When it comes to power, the market in New Zealand is distorted by averaging of transmission costs across the country. That is one of the major reasons Rio Tinto has decided to close the Tiwai aluminium smelter next year and Richard Harman points out it is Auckland votes that did the damage:

. . .Opposition from the city, and particularly its business community, to proposals, put up in 2016 to change the way consumers paid for the transmission component of power pricing killed off what could have been a $20 million cost-saving for the smelter.

That might have been enough to save it. Rio Tinto’s loss on the smelter last year was $46 million. . . 

NZAS has argued that it is forced to pay for investment in the country’s power supply network that has no relevance to it, such as upgrades in the North Island when it is based at Bluff.

In 2017 a company press statement said NZAS paid  around nine per cent of Transpower’s transmission charges to consumers, “including paying towards the $1.3 billion spent on upgrading the grid in the upper North Island since 2004 without receiving any additional benefit to its business.”

“When it comes to transmission charges, we believe you should pay for what you use,” said then-CEO   Gretta Stephens.

“This isn’t what is happening now, so we are committed to working with the Electricity Authority and Transpower to achieve a more sustainable method of pricing transmission services.”

Stephens was therefore ready to endorse an Electricity Authority proposal in May 2017 to radically overhaul the transmission pricing regime and essentially make it a user-pays system. The further a consumer was from their power generator; the more they would be likely to pay.
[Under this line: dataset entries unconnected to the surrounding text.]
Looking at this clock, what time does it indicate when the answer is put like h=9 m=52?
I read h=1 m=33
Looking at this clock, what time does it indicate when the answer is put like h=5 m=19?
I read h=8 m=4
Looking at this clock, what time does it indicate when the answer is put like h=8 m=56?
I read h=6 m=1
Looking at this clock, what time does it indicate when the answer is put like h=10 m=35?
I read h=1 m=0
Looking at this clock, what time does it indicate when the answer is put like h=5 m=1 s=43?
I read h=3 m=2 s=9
The smelter uses only about 40km of Transpower lines because the main transmission lines from Meridian’s Manapouri power station to the northern outskirts of Invercargill are owned by Meridian.

The total length of all transmission lines owned by Transpower is 12,000km.
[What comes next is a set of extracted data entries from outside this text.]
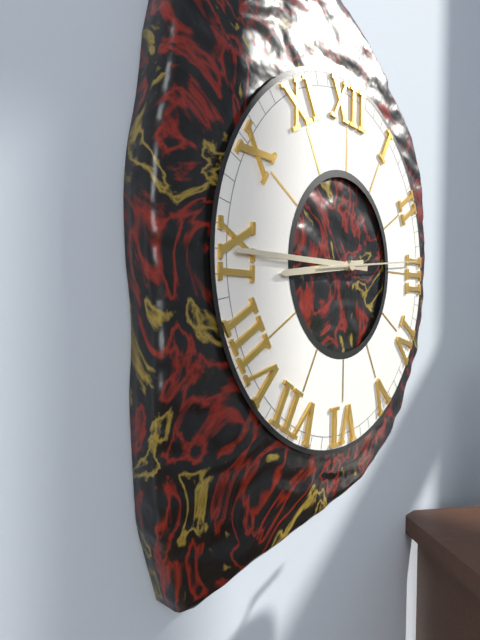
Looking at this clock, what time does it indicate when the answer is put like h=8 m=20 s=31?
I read h=8 m=45 s=14
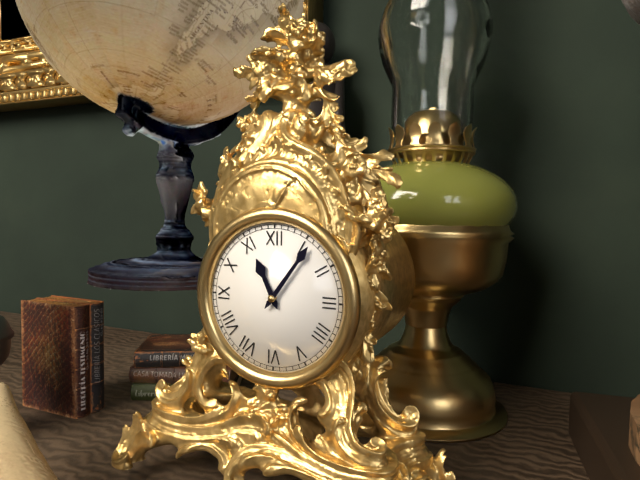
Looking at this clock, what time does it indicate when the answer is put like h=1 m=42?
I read h=11 m=6
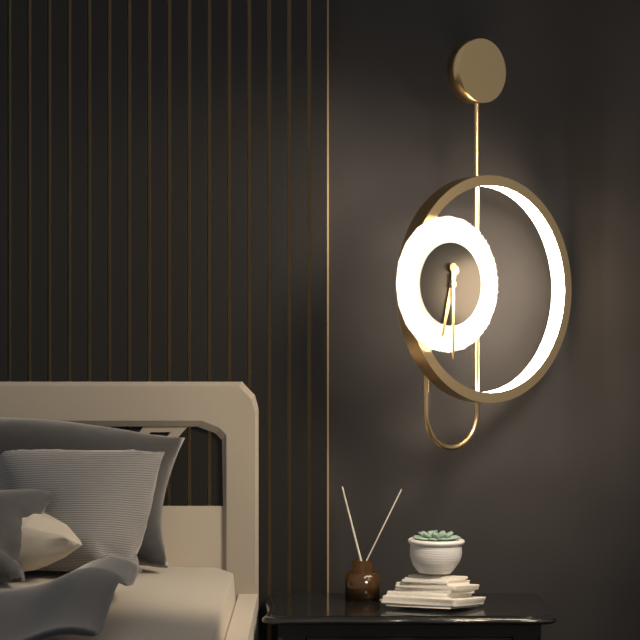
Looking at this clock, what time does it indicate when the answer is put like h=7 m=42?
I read h=6 m=30
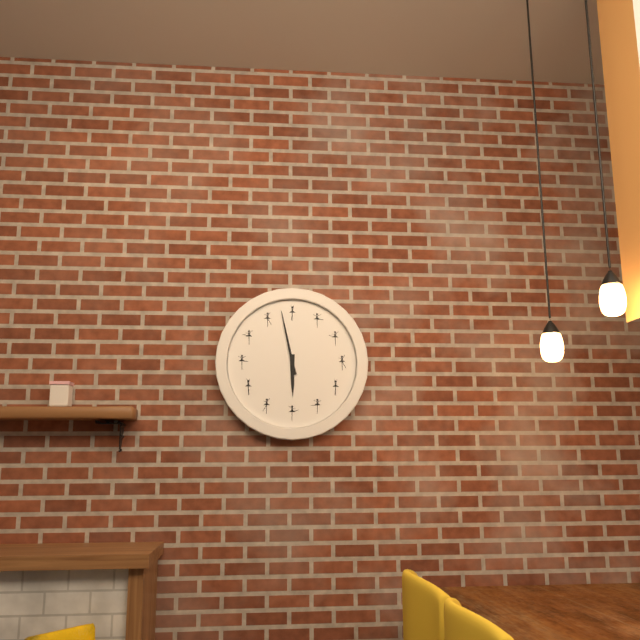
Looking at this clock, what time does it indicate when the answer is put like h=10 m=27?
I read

So in proposing that this imbalance be addressed, NZAS, told the Electricity Authority in 2017 the smelter had been located in its current position to allow for port access and to minimise the need for transmission.

“Auckland, by comparison, grew organically because of the natural advantages the location has for residential living,” the company said. “These advantages did not include nearby economic energy resources.

“As a result, considerable expense has been, and continues to be, applied to transporting electricity to Auckland.

“Because of these characteristics, the economic cost of providing transmission services for NZAS is considerably lower than the economic cost of transmission to Auckland”.

Southern individuals and businesses have been and are continuing to subsidise those in the north.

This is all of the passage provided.